### EXERCISE DESCRIPTION
What's wanted here is the full listing below, repeated exactly, with no images in it.
-- DATASET EXCERPTS follows --
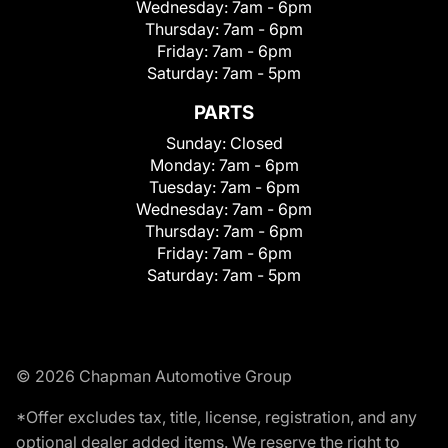
Wednesday:
7am - 6pm
Thursday:
7am - 6pm
Friday:
7am - 6pm
Saturday:
7am - 5pm
PARTS
Sunday:
Closed
Monday:
7am - 6pm
Tuesday:
7am - 6pm
Wednesday:
7am - 6pm
Thursday:
7am - 6pm
Friday:
7am - 6pm
Saturday:
7am - 5pm
© 2026 Chapman Automotive Group
*Offer excludes tax, title, license, registration, and any
optional dealer added items. We reserve the right to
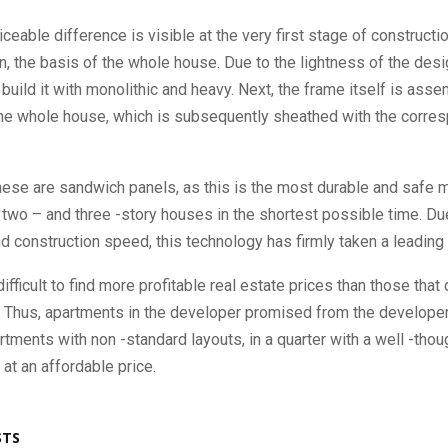
ceable difference is visible at the very first stage of constructio
n, the basis of the whole house. Due to the lightness of the design
build it with monolithic and heavy. Next, the frame itself is ass
the whole house, which is subsequently sheathed with the corre
ese are sandwich panels, as this is the most durable and safe ma
 two – and three -story houses in the shortest possible time. Due
and construction speed, this technology has firmly taken a leading 
 difficult to find more profitable real estate prices than those tha
r. Thus, apartments in the developer promised from the developer
rtments with non -standard layouts, in a quarter with a well -thou
 at an affordable price.
STS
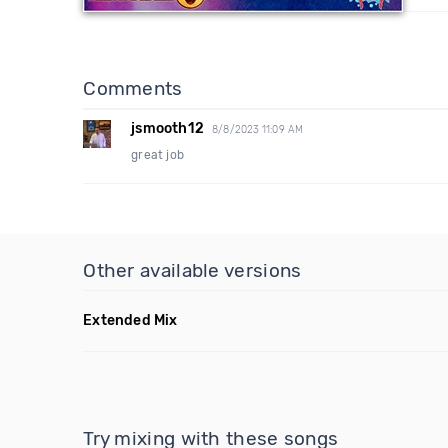
Comments
jsmooth12
8/8/2023 11:09 AM
great job
Other available versions
Extended Mix
Try mixing with these songs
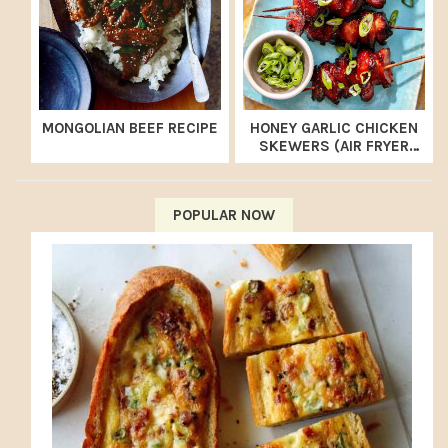
MONGOLIAN BEEF RECIPE
HONEY GARLIC CHICKEN
SKEWERS (AIR FRYER
RECIPE)
POPULAR NOW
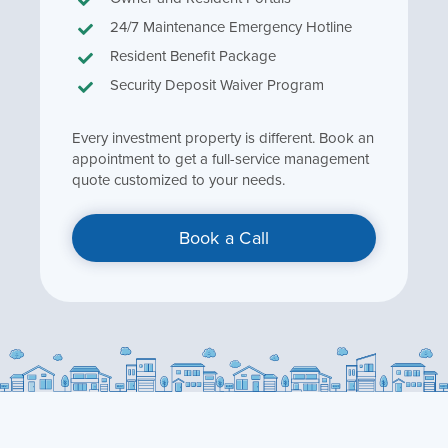
24/7 Maintenance Emergency Hotline
Resident Benefit Package
Security Deposit Waiver Program
Every investment property is different. Book an
appointment to get a full-service management
quote customized to your needs.
Book a Call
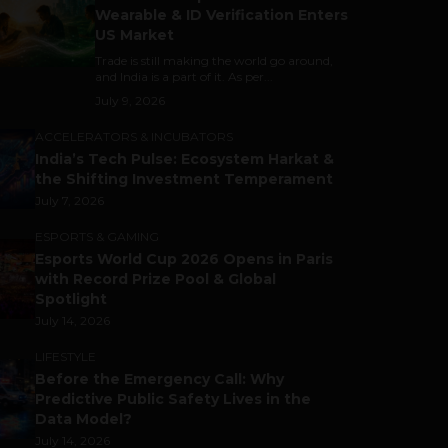
Wearable & ID Verification Enters
US Market
Trade is still making the world go around,
and India is a part of it. As per...
July 9, 2026
ACCELERATORS & INCUBATORS
India’s Tech Pulse: Ecosystem Harkat &
the Shifting Investment Temperament
July 7, 2026
ESPORTS & GAMING
Esports World Cup 2026 Opens in Paris
with Record Prize Pool & Global
Spotlight
July 14, 2026
LIFESTYLE
Before the Emergency Call: Why
Predictive Public Safety Lives in the
Data Model?
July 14, 2026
-- DATASET EXCERPTS concluded --
### RESPONSE
Wednesday:
7am - 6pm
Thursday:
7am - 6pm
Friday:
7am - 6pm
Saturday:
7am - 5pm
PARTS
Sunday:
Closed
Monday:
7am - 6pm
Tuesday:
7am - 6pm
Wednesday:
7am - 6pm
Thursday:
7am - 6pm
Friday:
7am - 6pm
Saturday:
7am - 5pm
© 2026 Chapman Automotive Group
*Offer excludes tax, title, license, registration, and any
optional dealer added items. We reserve the right to
ceable difference is visible at the very first stage of constructio
n, the basis of the whole house. Due to the lightness of the design
build it with monolithic and heavy. Next, the frame itself is ass
the whole house, which is subsequently sheathed with the corre
ese are sandwich panels, as this is the most durable and safe ma
 two – and three -story houses in the shortest possible time. Due
and construction speed, this technology has firmly taken a leading 
 difficult to find more profitable real estate prices than those tha
r. Thus, apartments in the developer promised from the developer
rtments with non -standard layouts, in a quarter with a well -thou
 at an affordable price.
STS
Comments
jsmooth12
8/8/2023 11:09 AM
great job
Other available versions
Extended Mix
Try mixing with these songs
MONGOLIAN BEEF RECIPE
HONEY GARLIC CHICKEN
SKEWERS (AIR FRYER
RECIPE)
POPULAR NOW
24/7 Maintenance Emergency Hotline
Resident Benefit Package
Security Deposit Waiver Program
Every investment property is different. Book an
appointment to get a full-service management
quote customized to your needs.
Book a Call
Wearable & ID Verification Enters
US Market
Trade is still making the world go around,
and India is a part of it. As per...
July 9, 2026
ACCELERATORS & INCUBATORS
India’s Tech Pulse: Ecosystem Harkat &
the Shifting Investment Temperament
July 7, 2026
ESPORTS & GAMING
Esports World Cup 2026 Opens in Paris
with Record Prize Pool & Global
Spotlight
July 14, 2026
LIFESTYLE
Before the Emergency Call: Why
Predictive Public Safety Lives in the
Data Model?
July 14, 2026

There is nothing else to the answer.